»»
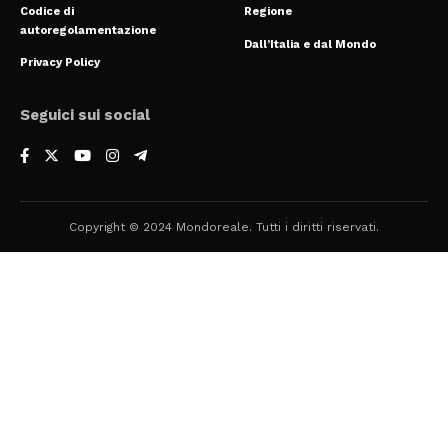
Codice di
Regione
autoregolamentazione
Dall’Italia e dal Mondo
Privacy Policy
Seguici sui social
Copyright © 2024 Mondoreale. Tutti i diritti riservati.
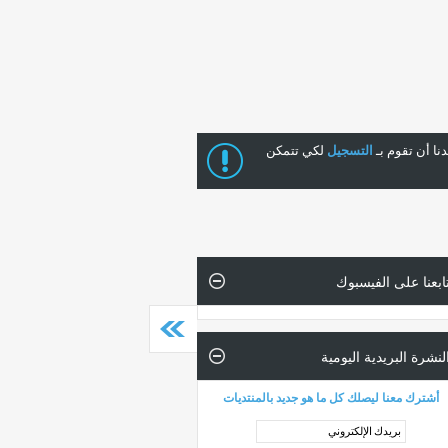
ا أن تقوم بـ
التسجيل
لكي تتمكن
ابعنا على الفيسبوك
لنشرة البريدية اليومية
أشترك معنا ليصلك كل ما هو جديد بالمنتديات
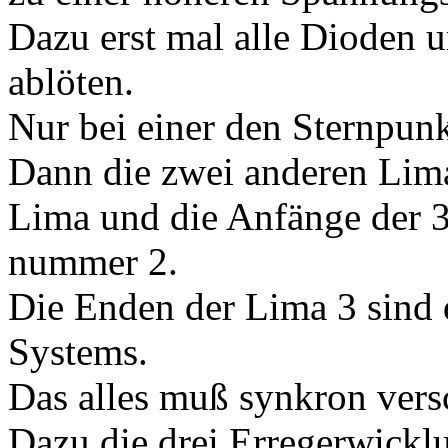
Dazu erst mal alle Dioden 
ablöten.
Nur bei einer den Sternpunk
Dann die zwei anderen Lima
Lima und die Anfänge der 3
nummer 2.
Die Enden der Lima 3 sind 
Systems.
Das alles muß synkron vers
Dazu die drei Erregerwicklu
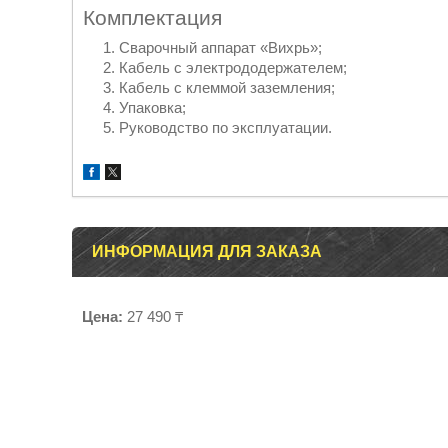
Комплектация
Сварочный аппарат «Вихрь»;
Кабель с электрододержателем;
Кабель с клеммой заземления;
Упаковка;
Руководство по эксплуатации.
ИНФОРМАЦИЯ ДЛЯ ЗАКАЗА
Цена:
27 490 ₸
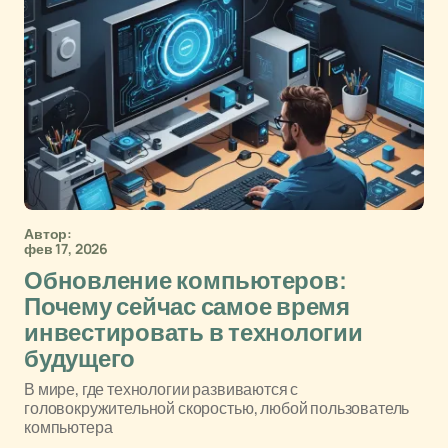
Автор:
фев 17, 2026
Обновление компьютеров:
Почему сейчас самое время
инвестировать в технологии
будущего
В мире, где технологии развиваются с
головокружительной скоростью, любой пользователь
компьютера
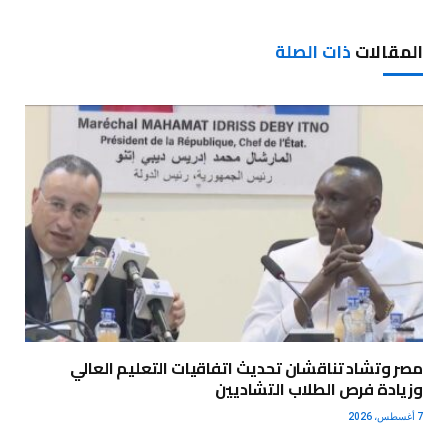
المقالات
ذات الصلة
مصر وتشاد تناقشان تحديث اتفاقيات التعليم العالي
وزيادة فرص الطلاب التشاديين
7 أغسطس، 2026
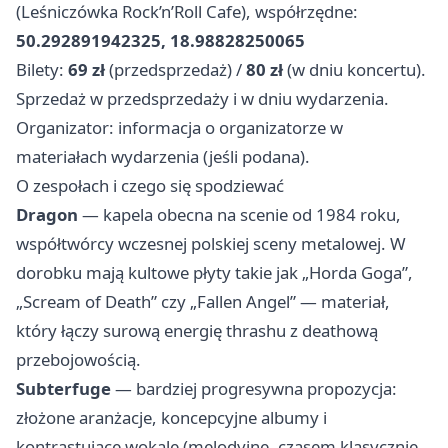
(Leśniczówka Rock’n’Roll Cafe), współrzędne:
50.292891942325, 18.98828250065
Bilety:
69 zł
(przedsprzedaż) /
80 zł
(w dniu koncertu).
Sprzedaż w przedsprzedaży i w dniu wydarzenia.
Organizator: informacja o organizatorze w
materiałach wydarzenia (jeśli podana).
O zespołach i czego się spodziewać
Dragon
— kapela obecna na scenie od 1984 roku,
współtwórcy wczesnej polskiej sceny metalowej. W
dorobku mają kultowe płyty takie jak „Horda Goga”,
„Scream of Death” czy „Fallen Angel” — materiał,
który łączy surową energię thrashu z deathową
przebojowością.
Subterfuge
— bardziej progresywna propozycja:
złożone aranżacje, koncepcyjne albumy i
kontrastujące wokale (melodyjne, czasem klasycznie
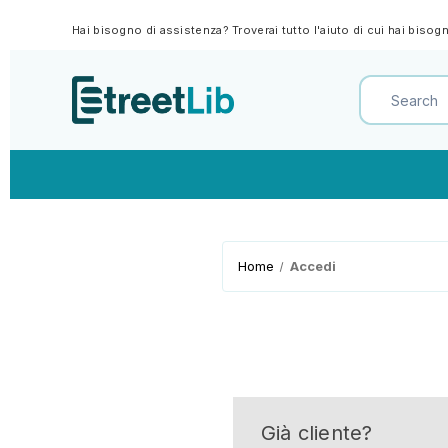
Hai bisogno di assistenza? Troverai tutto l'aiuto di cui hai biso
Home
Accedi
Già cliente?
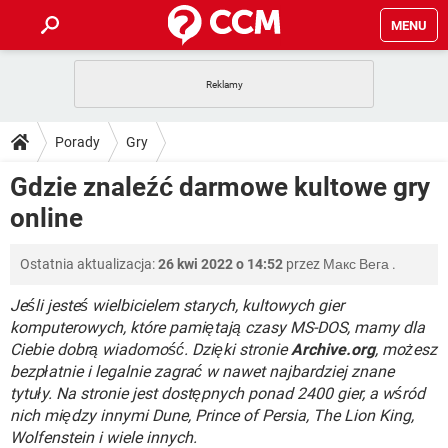
MENU
STRONA GŁÓWNA
YOUTUBE
TIKTOK
PORADY
Porady
Gry
GRY
WHATSAPP
PlayStation
TIKTOK
DO POBRANIA
Gdzie znaleźć darmowe kultowe gry
SPOTIFY
NETFLIX
GRY
WHATSAPP
online
INSTAGRAM
ANDROID
FACEBOOK
TIKTOK
FORUM
SPOTIFY
NETFLIX
WINDOWS 10
GRY
WHATSAPP
Ostatnia aktualizacja:
26 kwi 2022 o 14:52
przez
Макс Вега
.
INSTAGRAM
COVID-19
FACEBOOK
TIKTOK
ARTYKUŁY
IOS
NETFLIX
WINDOWS 10
GRY
WHATSAPP
Jeśli jesteś wielbicielem starych, kultowych gier
INSTAGRAM
COVID-19
FACEBOOK
TIKTOK
komputerowych, które pamiętają czasy MS-DOS, mamy dla
SPOTIFY
NETFLIX
Ciebie dobrą wiadomość. Dzięki stronie
Archive.org
, możesz
WINDOWS 10
GRY
WHATSAPP
bezpłatnie i legalnie zagrać w nawet najbardziej znane
INSTAGRAM
FACEBOOK
SPOTIFY
NETFLIX
tytuły. Na stronie jest dostępnych ponad 2400 gier, a wśród
WINDOWS 10
nich między innymi Dune, Prince of Persia, The Lion King,
INSTAGRAM
FACEBOOK
Wolfenstein i wiele innych.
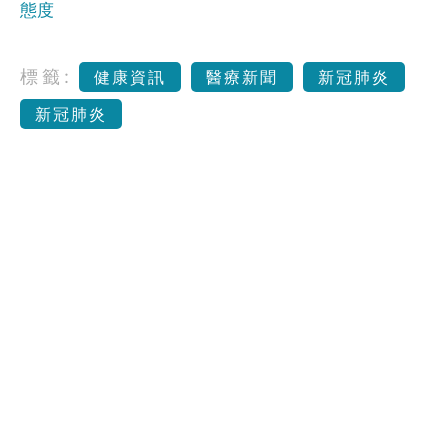
態度
標籤:
健康資訊
醫療新聞
新冠肺炎
新冠肺炎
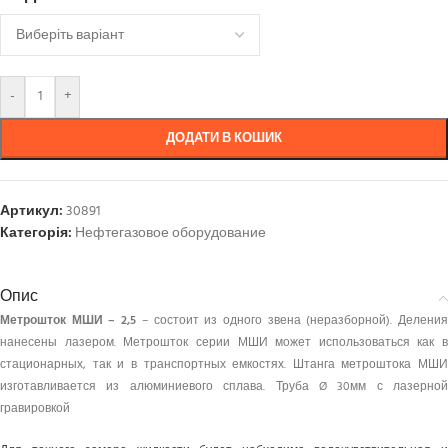
-
+
ДОДАТИ В КОШИК
Артикул:
30891
Категорія:
Нефтегазовое оборудование
Опис
Метрошток МШИ – 2,5
– состоит из одного звена (неразборной). Делени
нанесены лазером. Метрошток серии МШИ может использоваться как в
стационарных, так и в транспортных емкостях. Штанга метроштока МШИ
изготавливается из алюминиевого сплава. Труба Ø 30мм с лазерной
гравировкой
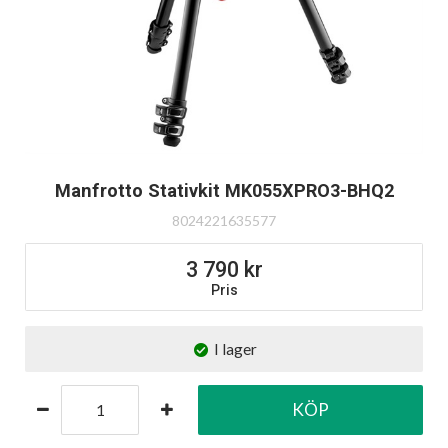
Manfrotto Stativkit MK055XPRO3-BHQ2
8024221635577
3 790
Pris
I lager
KÖP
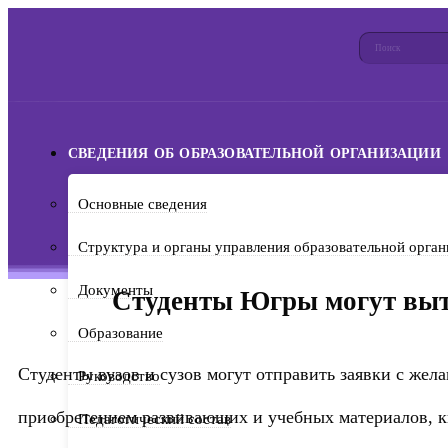
СВЕДЕНИЯ ОБ ОБРАЗОВАТЕЛЬНОЙ ОРГАНИЗАЦИИ
Основные сведения
Структура и органы управления образовательной орган
Документы
Студенты Югры могут выт
Образование
Студенты вузов и сузов могут отправить заявки с жел
Руководство
приобретением развивающих и учебных материалов, кн
Педагогический состав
««
> _What is being asked_: A verbatim copy of the material, pictures excluded, is what must be produced.

> _Answer box_:
Codice di
Regione
autoregolamentazione
Dall’Italia e dal Mondo
Privacy Policy
Seguici sui social
Copyright © 2024 Mondoreale. Tutti i diritti riservati.
ا أن تقوم بـ
التسجيل
لكي تتمكن
ابعنا على الفيسبوك
لنشرة البريدية اليومية
أشترك معنا ليصلك كل ما هو جديد بالمنتديات
Dazu erst mal alle Dioden 
ablöten.
Nur bei einer den Sternpunk
Dann die zwei anderen Lima
Lima und die Anfänge der 3
nummer 2.
Die Enden der Lima 3 sind 
Systems.
Das alles muß synkron vers
Dazu die drei Erregerwicklu
Комплектация
Сварочный аппарат «Вихрь»;
Кабель с электрододержателем;
Кабель с клеммой заземления;
Упаковка;
Руководство по эксплуатации.
ИНФОРМАЦИЯ ДЛЯ ЗАКАЗА
Цена:
27 490 ₸
Автор:
фев 17, 2026
Обновление компьютеров:
Почему сейчас самое время
инвестировать в технологии
будущего
В мире, где технологии развиваются с
головокружительной скоростью, любой пользователь
компьютера
المقالات
ذات الصلة
مصر وتشاد تناقشان تحديث اتفاقيات التعليم العالي
وزيادة فرص الطلاب التشاديين
7 أغسطس، 2026
(Leśniczówka Rock’n’Roll Cafe), współrzędne:
50.292891942325, 18.98828250065
Bilety:
69 zł
(przedsprzedaż) /
80 zł
(w dniu koncertu).
Sprzedaż w przedsprzedaży i w dniu wydarzenia.
Organizator: informacja o organizatorze w
materiałach wydarzenia (jeśli podana).
O zespołach i czego się spodziewać
Dragon
— kapela obecna na scenie od 1984 roku,
współtwórcy wczesnej polskiej sceny metalowej. W
dorobku mają kultowe płyty takie jak „Horda Goga”,
„Scream of Death” czy „Fallen Angel” — materiał,
który łączy surową energię thrashu z deathową
przebojowością.
Subterfuge
— bardziej progresywna propozycja:
złożone aranżacje, koncepcyjne albumy i
kontrastujące wokale (melodyjne, czasem klasycznie
Hai bisogno di assistenza? Troverai tutto l'aiuto di cui hai biso
Home
Accedi
Già cliente?
MENU
STRONA GŁÓWNA
YOUTUBE
TIKTOK
PORADY
Porady
Gry
GRY
WHATSAPP
PlayStation
TIKTOK
DO POBRANIA
Gdzie znaleźć darmowe kultowe gry
SPOTIFY
NETFLIX
GRY
WHATSAPP
online
INSTAGRAM
ANDROID
FACEBOOK
TIKTOK
FORUM
SPOTIFY
NETFLIX
WINDOWS 10
GRY
WHATSAPP
Ostatnia aktualizacja:
26 kwi 2022 o 14:52
przez
Макс Вега
.
INSTAGRAM
COVID-19
FACEBOOK
TIKTOK
ARTYKUŁY
IOS
NETFLIX
WINDOWS 10
GRY
WHATSAPP
Jeśli jesteś wielbicielem starych, kultowych gier
INSTAGRAM
COVID-19
FACEBOOK
TIKTOK
komputerowych, które pamiętają czasy MS-DOS, mamy dla
SPOTIFY
NETFLIX
Ciebie dobrą wiadomość. Dzięki stronie
Archive.org
, możesz
WINDOWS 10
GRY
WHATSAPP
bezpłatnie i legalnie zagrać w nawet najbardziej znane
INSTAGRAM
FACEBOOK
SPOTIFY
NETFLIX
tytuły. Na stronie jest dostępnych ponad 2400 gier, a wśród
WINDOWS 10
nich między innymi Dune, Prince of Persia, The Lion King,
INSTAGRAM
FACEBOOK
Wolfenstein i wiele innych.
態度
標籤:
健康資訊
醫療新聞
新冠肺炎
新冠肺炎
-
+
ДОДАТИ В КОШИК
Артикул:
30891
Категорія:
Нефтегазовое оборудование
Опис
Метрошток МШИ – 2,5
– состоит из одного звена (неразборной). Делени
нанесены лазером. Метрошток серии МШИ может использоваться как в
стационарных, так и в транспортных емкостях. Штанга метроштока МШИ
изготавливается из алюминиевого сплава. Труба Ø 30мм с лазерной
гравировкой
Manfrotto Stativkit MK055XPRO3-BHQ2
8024221635577
3 790
Pris
I lager
KÖP
СВЕДЕНИЯ ОБ ОБРАЗОВАТЕЛЬНОЙ ОРГАНИЗАЦИИ
Основные сведения
Структура и органы управления образовательной орган
Документы
Студенты Югры могут выт
Образование
Студенты вузов и сузов могут отправить заявки с жел
Руководство
приобретением развивающих и учебных материалов, кн
Педагогический состав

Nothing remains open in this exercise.